October 3, 2007
Intriguing insights about lethal injection concerns
Both Capital Defense Weekly and StandDown Texas Project have lots of new posts on various capital punishment issues, and my favorite read is this piece at Reason by Jacob Sullum entitled, "Injection Injunction: Are we just one tweak away from the perfect execution method?". Here are some thought-provoking snippets:
By agreeing to consider a challenge to current methods of lethal injection, the Supreme Court has begun to tinker quite literally with the machinery of death, a repair job that promises to further slow an already creaky contraption. For opponents of the death penalty, the ultimate goal is a finding that execution is unconstitutional in practice because it cannot always be carried out instantly and painlessly.
As a matter of constitutional law, I think they're wrong. But the squeamishness reflected by the continuing quest for a perfect execution method suggests the abolitionists may ultimately win the policy debate, and perhaps they should....
All [execution] methods, if they're done properly, can kill a man with minimal pain, but they can also be botched, and none is pleasant to witness.

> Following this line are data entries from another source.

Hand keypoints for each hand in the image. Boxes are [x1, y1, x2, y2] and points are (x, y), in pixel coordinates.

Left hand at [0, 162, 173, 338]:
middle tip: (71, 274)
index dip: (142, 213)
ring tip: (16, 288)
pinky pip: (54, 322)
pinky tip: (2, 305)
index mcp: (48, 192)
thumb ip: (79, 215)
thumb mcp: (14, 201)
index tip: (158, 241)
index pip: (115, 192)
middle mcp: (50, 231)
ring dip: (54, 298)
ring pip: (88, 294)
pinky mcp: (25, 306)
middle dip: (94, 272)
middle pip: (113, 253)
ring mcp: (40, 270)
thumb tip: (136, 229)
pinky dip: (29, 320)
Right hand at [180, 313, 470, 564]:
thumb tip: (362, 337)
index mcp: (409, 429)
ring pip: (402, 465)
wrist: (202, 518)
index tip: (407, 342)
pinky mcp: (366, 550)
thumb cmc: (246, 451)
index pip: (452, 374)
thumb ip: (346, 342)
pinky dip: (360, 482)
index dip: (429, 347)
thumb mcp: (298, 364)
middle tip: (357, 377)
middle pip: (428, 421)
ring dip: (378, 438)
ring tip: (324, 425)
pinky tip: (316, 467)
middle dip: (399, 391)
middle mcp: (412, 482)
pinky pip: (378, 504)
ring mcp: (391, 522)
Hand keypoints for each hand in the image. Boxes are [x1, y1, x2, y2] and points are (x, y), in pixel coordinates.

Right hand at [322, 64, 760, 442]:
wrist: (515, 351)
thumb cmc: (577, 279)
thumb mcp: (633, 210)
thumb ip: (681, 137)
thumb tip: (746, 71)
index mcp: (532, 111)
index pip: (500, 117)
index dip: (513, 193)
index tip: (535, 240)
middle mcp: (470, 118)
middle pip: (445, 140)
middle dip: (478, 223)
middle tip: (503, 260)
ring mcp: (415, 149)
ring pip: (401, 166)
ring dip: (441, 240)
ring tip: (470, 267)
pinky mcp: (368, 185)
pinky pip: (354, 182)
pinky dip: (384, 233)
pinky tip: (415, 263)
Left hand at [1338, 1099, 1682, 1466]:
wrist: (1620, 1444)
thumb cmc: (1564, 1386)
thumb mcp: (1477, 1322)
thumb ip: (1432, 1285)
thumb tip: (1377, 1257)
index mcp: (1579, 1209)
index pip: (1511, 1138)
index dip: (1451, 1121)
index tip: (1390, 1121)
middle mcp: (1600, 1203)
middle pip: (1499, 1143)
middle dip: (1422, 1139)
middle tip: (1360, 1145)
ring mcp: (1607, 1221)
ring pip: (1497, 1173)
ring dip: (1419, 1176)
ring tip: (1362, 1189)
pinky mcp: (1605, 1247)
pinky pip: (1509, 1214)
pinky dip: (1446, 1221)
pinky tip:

On that score, it's striking that abolitionists' accounts of botched executions often feature gruesome details that do not indicate prolonged suffering, such as involuntary defecation, smoking skin, and accidentally severed heads. If a man is already unconscious or dead, the condition of his body cannot cause him any discomfort. Why does it still upset people who see or hear about it?
This is a question that should interest conservatives who believe disgust reflects moral intuition. If the aim is to quickly and reliably kill people while inflicting as little pain as possible, it would be hard to improve on the guillotine or a close-range shot to the back of the head. Yet we shrink from such methods, perhaps because they too vividly display the reality of killing a man in cold blood.